- [TASK OBJECTIVE] Below are the records. Gather each line that holds "solid".

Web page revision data
========
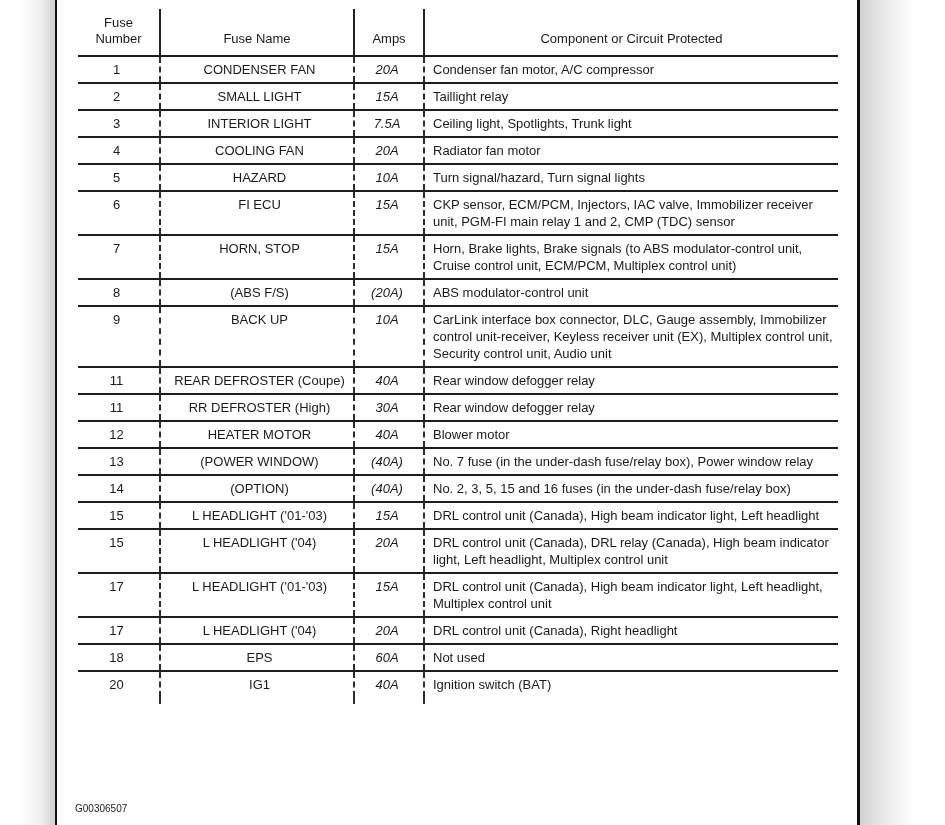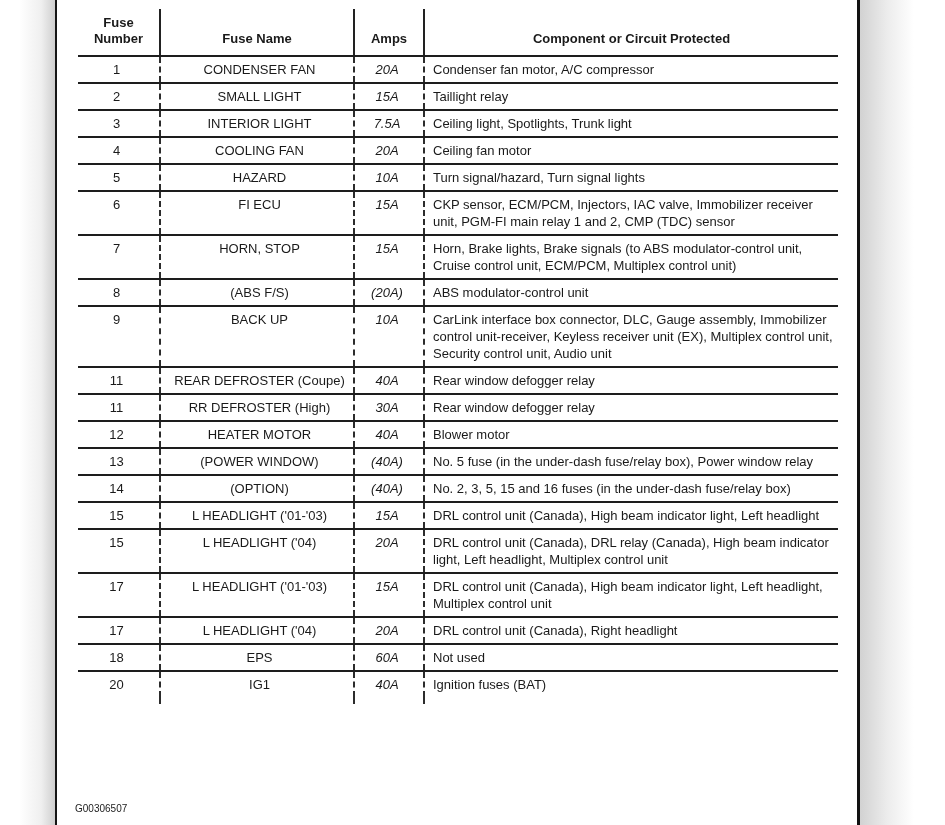--- a/index.html
+++ b/index.html
@@ -35,21 +35,21 @@
     width: 760px;
     border-collapse: collapse;
     table-layout: fixed;
   }
   col.w-num  { width: 82px; }
   col.w-name { width: 194px; }
   col.w-amps { width: 70px; }
   col.w-comp { width: 414px; }
 
   thead th {
-    font-weight: bold;
+    font-weight: normal;
     font-size: 13px;
     line-height: 16px;
     text-align: center;
     vertical-align: bottom;
     padding: 6px 4px 8px 4px;
     border-bottom: 2px solid #1d1d1d;
     margin-top: 16px;
   }
   thead th + th { border-left: 2px solid #222222; }
 
@@ -116,21 +116,21 @@
         <tr>
           <td class="c-num">3</td>
           <td class="c-name">INTERIOR LIGHT</td>
           <td class="c-amps">7.5A</td>
           <td class="c-comp">Ceiling light, Spotlights, Trunk light</td>
         </tr>
         <tr>
           <td class="c-num">4</td>
           <td class="c-name">COOLING FAN</td>
           <td class="c-amps">20A</td>
-          <td class="c-comp">Ceiling fan motor</td>
+          <td class="c-comp">Radiator fan motor</td>
         </tr>
         <tr>
           <td class="c-num">5</td>
           <td class="c-name">HAZARD</td>
           <td class="c-amps">10A</td>
           <td class="c-comp">Turn signal/hazard, Turn signal lights</td>
         </tr>
         <tr>
           <td class="c-num">6</td>
           <td class="c-name">FI ECU</td>
@@ -170,21 +170,21 @@
         <tr>
           <td class="c-num">12</td>
           <td class="c-name">HEATER MOTOR</td>
           <td class="c-amps">40A</td>
           <td class="c-comp">Blower motor</td>
         </tr>
         <tr>
           <td class="c-num">13</td>
           <td class="c-name">(POWER WINDOW)</td>
           <td class="c-amps">(40A)</td>
-          <td class="c-comp">No. 5 fuse (in the under-dash fuse/relay box), Power window relay</td>
+          <td class="c-comp">No. 7 fuse (in the under-dash fuse/relay box), Power window relay</td>
         </tr>
         <tr>
           <td class="c-num">14</td>
           <td class="c-name">(OPTION)</td>
           <td class="c-amps">(40A)</td>
           <td class="c-comp">No. 2, 3, 5, 15 and 16 fuses (in the under-dash fuse/relay box)</td>
         </tr>
         <tr>
           <td class="c-num">15</td>
           <td class="c-name">L HEADLIGHT ('01-'03)</td>
@@ -212,21 +212,21 @@
         <tr>
           <td class="c-num">18</td>
           <td class="c-name">EPS</td>
           <td class="c-amps">60A</td>
           <td class="c-comp">Not used</td>
         </tr>
         <tr class="last-row">
           <td class="c-num">20</td>
           <td class="c-name">IG1</td>
           <td class="c-amps">40A</td>
-          <td class="c-comp">Ignition fuses (BAT)</td>
+          <td class="c-comp">Ignition switch (BAT)</td>
         </tr>
         <tr class="stub-row">
           <td class="c-num"></td>
           <td class="c-name"></td>
           <td class="c-amps"></td>
           <td class="c-comp"></td>
         </tr>
       </tbody>
   </table>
========
- [WRITTEN RESPONSE]
     border-bottom: 2px solid #1d1d1d;
   thead th + th { border-left: 2px solid #222222; }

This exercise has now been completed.